Un système international mis à l’épreuve

Le droit international des droits de l’Homme traverse une période de tension inédite. À Genève, lors de la première assemblée générale qu’elle préside à la tête de l’Alliance mondiale des institutions nationales des droits de l’Homme, Amina Bouayach a dressé un constat préoccupant : les transformations profondes du monde mettent à l’épreuve les principes établis depuis des décennies.

Dans un contexte international instable, marqué par la multiplication des crises et la complexité croissante des enjeux, les normes universelles de protection des droits fondamentaux sont confrontées à des défis directs. Le système multilatéral fondé sur les Nations unies, incluant la Déclaration universelle des droits de l’Homme, subit des pressions qui en fragilisent les fondements.

La montée des tensions géopolitiques

Parmi les facteurs d’affaiblissement, la polarisation géopolitique occupe une place centrale. Elle entrave le fonctionnement du multilatéralisme et réduit les marges de coopération internationale. Cette dynamique s’accompagne d’un rétrécissement de l’espace civique dans plusieurs régions du monde, ainsi que d’atteintes croissantes à l’indépendance des institutions.

Les mécanismes onusiens de protection des droits humains deviennent également plus difficiles d’accès, limitant leur efficacité.

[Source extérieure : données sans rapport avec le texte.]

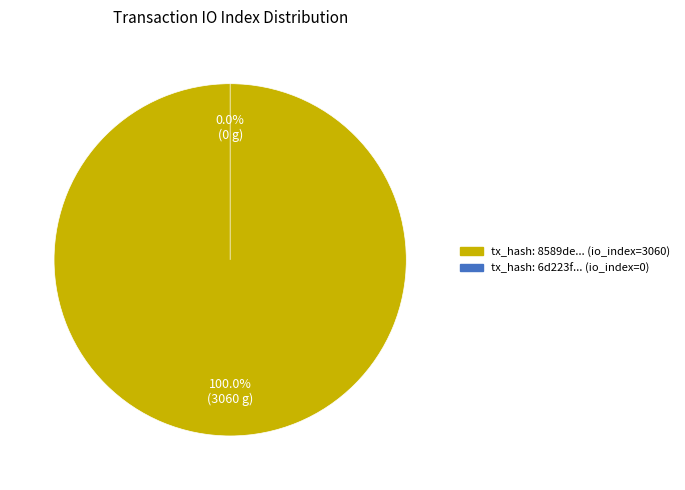

Which category has the biggest portion of the pie?

tx_3060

Dans ce contexte, les violations des droits fondamentaux se multiplient, alimentées par des crises persistantes en Afrique, au Moyen-Orient, en Europe, en Asie et dans les Amériques.

Des institutions mobilisées malgré les crises

Face à ces défis, les institutions nationales des droits de l’Homme maintiennent leur engagement. Présentes y compris dans les zones de conflit, elles poursuivent leur travail de documentation des violations et de défense des droits, jouant un rôle essentiel dans la préservation des libertés fondamentales.

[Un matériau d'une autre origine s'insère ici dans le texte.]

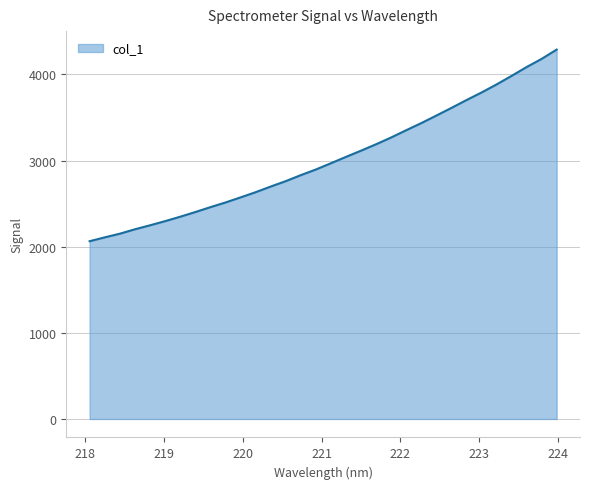

What is the greatest value displayed?

4288.6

La rencontre de Genève traduit, selon Amina Bouayach, une volonté collective de renforcer cet engagement. En période de crise, cette mobilisation apparaît d’autant plus cruciale pour préserver les acquis du droit international et garantir la continuité des mécanismes de protection.

La question cruciale du financement

Au-delà des défis politiques et institutionnels, la durabilité financière des institutions nationales constitue un enjeu majeur. L’élargissement de leurs missions et l’intensification de leurs interventions nécessitent des ressources accrues, dans un contexte où leur rôle est de plus en plus reconnu.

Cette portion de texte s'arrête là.